Records for the exercise below:
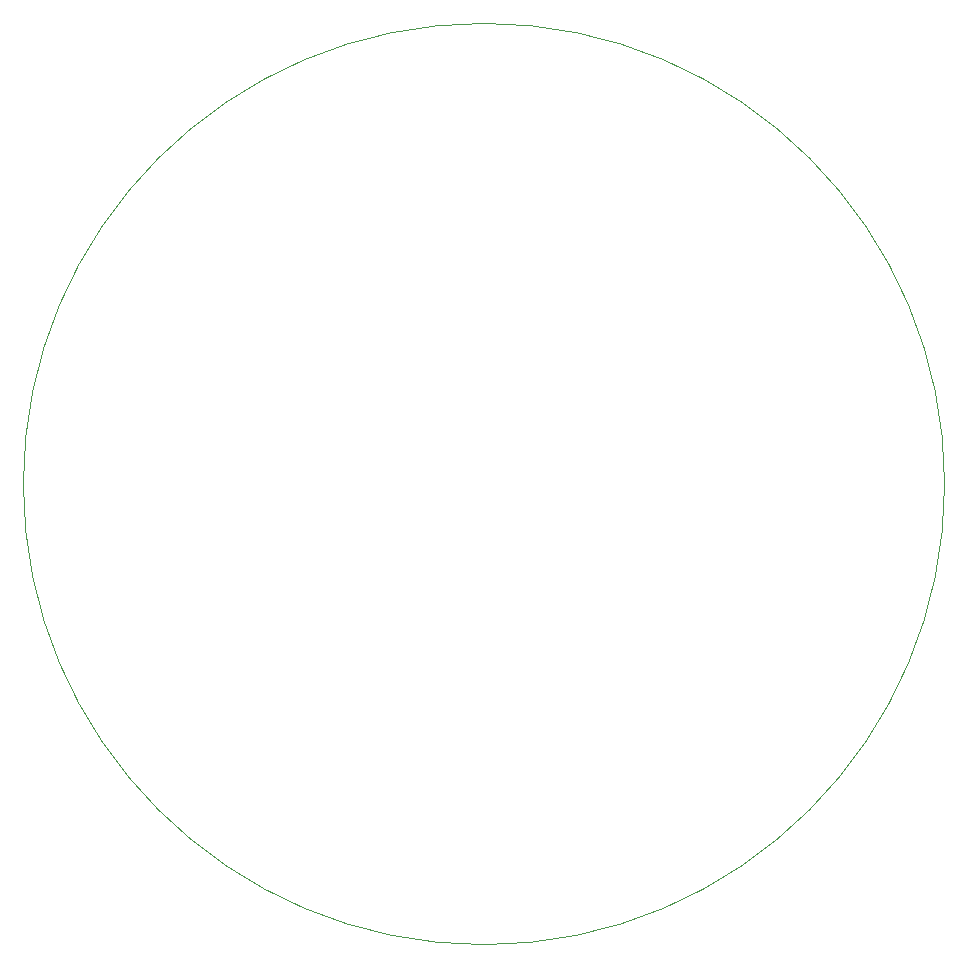
<source format=gm1>
%TF.GenerationSoftware,KiCad,Pcbnew,8.0.1*%
%TF.CreationDate,2025-11-28T14:34:22-07:00*%
%TF.ProjectId,F-UVC-Solar-WB_RevA1.1_PCB,462d5556-432d-4536-9f6c-61722d57425f,rev?*%
%TF.SameCoordinates,Original*%
%TF.FileFunction,Profile,NP*%
%FSLAX46Y46*%
G04 Gerber Fmt 4.6, Leading zero omitted, Abs format (unit mm)*
G04 Created by KiCad (PCBNEW 8.0.1) date 2025-11-28 14:34:22*
%MOMM*%
%LPD*%
G01*
G04 APERTURE LIST*
%TA.AperFunction,Profile*%
%ADD10C,0.050000*%
%TD*%
G04 APERTURE END LIST*
D10*
X242352400Y-83362800D02*
G75*
G02*
X164352400Y-83362800I-39000000J0D01*
G01*
X164352400Y-83362800D02*
G75*
G02*
X242352400Y-83362800I39000000J0D01*
G01*
M02*

</source>
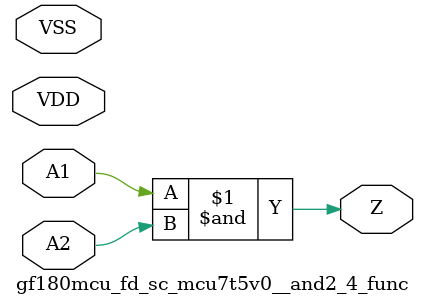
<source format=v>

module gf180mcu_fd_sc_mcu7t5v0__and2_4_func( A2, A1, Z, VDD, VSS );
input A1, A2;
inout VDD, VSS;
output Z;

	and MGM_BG_0( Z, A1, A2 );

endmodule

</source>
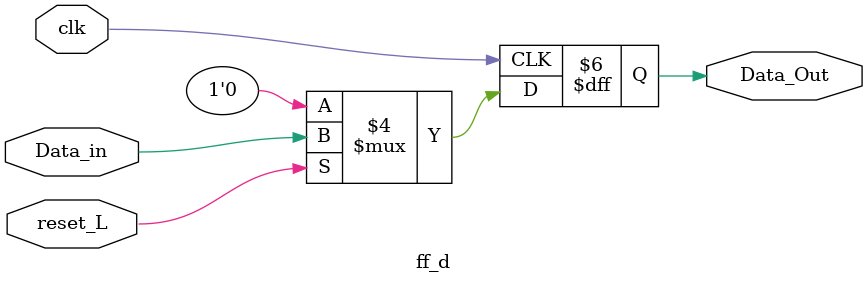
<source format=v>
module ff_d # (parameter N=1) (output reg [N-1:0] Data_Out,
                     input              clk,
                     input              reset_L,
                     input      [N-1:0] Data_in);

always@(posedge clk) begin
    if(!reset_L) begin
        Data_Out<=0;
    end 
    else begin
        Data_Out <=Data_in;
    end 
end 
                     
endmodule

</source>
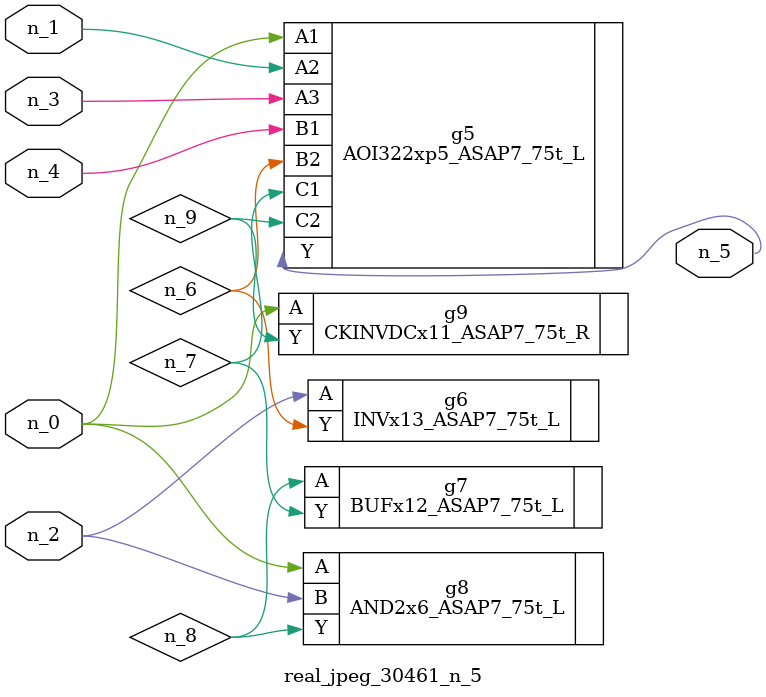
<source format=v>
module real_jpeg_30461_n_5 (n_4, n_0, n_1, n_2, n_3, n_5);

input n_4;
input n_0;
input n_1;
input n_2;
input n_3;

output n_5;

wire n_8;
wire n_6;
wire n_7;
wire n_9;

AOI322xp5_ASAP7_75t_L g5 ( 
.A1(n_0),
.A2(n_1),
.A3(n_3),
.B1(n_4),
.B2(n_6),
.C1(n_7),
.C2(n_9),
.Y(n_5)
);

AND2x6_ASAP7_75t_L g8 ( 
.A(n_0),
.B(n_2),
.Y(n_8)
);

CKINVDCx11_ASAP7_75t_R g9 ( 
.A(n_0),
.Y(n_9)
);

INVx13_ASAP7_75t_L g6 ( 
.A(n_2),
.Y(n_6)
);

BUFx12_ASAP7_75t_L g7 ( 
.A(n_8),
.Y(n_7)
);


endmodule
</source>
End of Records for the exercise.
To-do item
With all pictures omitted, repeat every record above word for word.

Response
<source format=gm1>
%TF.GenerationSoftware,KiCad,Pcbnew,8.0.1*%
%TF.CreationDate,2025-11-28T14:34:22-07:00*%
%TF.ProjectId,F-UVC-Solar-WB_RevA1.1_PCB,462d5556-432d-4536-9f6c-61722d57425f,rev?*%
%TF.SameCoordinates,Original*%
%TF.FileFunction,Profile,NP*%
%FSLAX46Y46*%
G04 Gerber Fmt 4.6, Leading zero omitted, Abs format (unit mm)*
G04 Created by KiCad (PCBNEW 8.0.1) date 2025-11-28 14:34:22*
%MOMM*%
%LPD*%
G01*
G04 APERTURE LIST*
%TA.AperFunction,Profile*%
%ADD10C,0.050000*%
%TD*%
G04 APERTURE END LIST*
D10*
X242352400Y-83362800D02*
G75*
G02*
X164352400Y-83362800I-39000000J0D01*
G01*
X164352400Y-83362800D02*
G75*
G02*
X242352400Y-83362800I39000000J0D01*
G01*
M02*

</source>
<source format=v>

module gf180mcu_fd_sc_mcu7t5v0__and2_4_func( A2, A1, Z, VDD, VSS );
input A1, A2;
inout VDD, VSS;
output Z;

	and MGM_BG_0( Z, A1, A2 );

endmodule

</source>
<source format=v>
module ff_d # (parameter N=1) (output reg [N-1:0] Data_Out,
                     input              clk,
                     input              reset_L,
                     input      [N-1:0] Data_in);

always@(posedge clk) begin
    if(!reset_L) begin
        Data_Out<=0;
    end 
    else begin
        Data_Out <=Data_in;
    end 
end 
                     
endmodule

</source>
<source format=v>
module real_jpeg_30461_n_5 (n_4, n_0, n_1, n_2, n_3, n_5);

input n_4;
input n_0;
input n_1;
input n_2;
input n_3;

output n_5;

wire n_8;
wire n_6;
wire n_7;
wire n_9;

AOI322xp5_ASAP7_75t_L g5 ( 
.A1(n_0),
.A2(n_1),
.A3(n_3),
.B1(n_4),
.B2(n_6),
.C1(n_7),
.C2(n_9),
.Y(n_5)
);

AND2x6_ASAP7_75t_L g8 ( 
.A(n_0),
.B(n_2),
.Y(n_8)
);

CKINVDCx11_ASAP7_75t_R g9 ( 
.A(n_0),
.Y(n_9)
);

INVx13_ASAP7_75t_L g6 ( 
.A(n_2),
.Y(n_6)
);

BUFx12_ASAP7_75t_L g7 ( 
.A(n_8),
.Y(n_7)
);


endmodule
</source>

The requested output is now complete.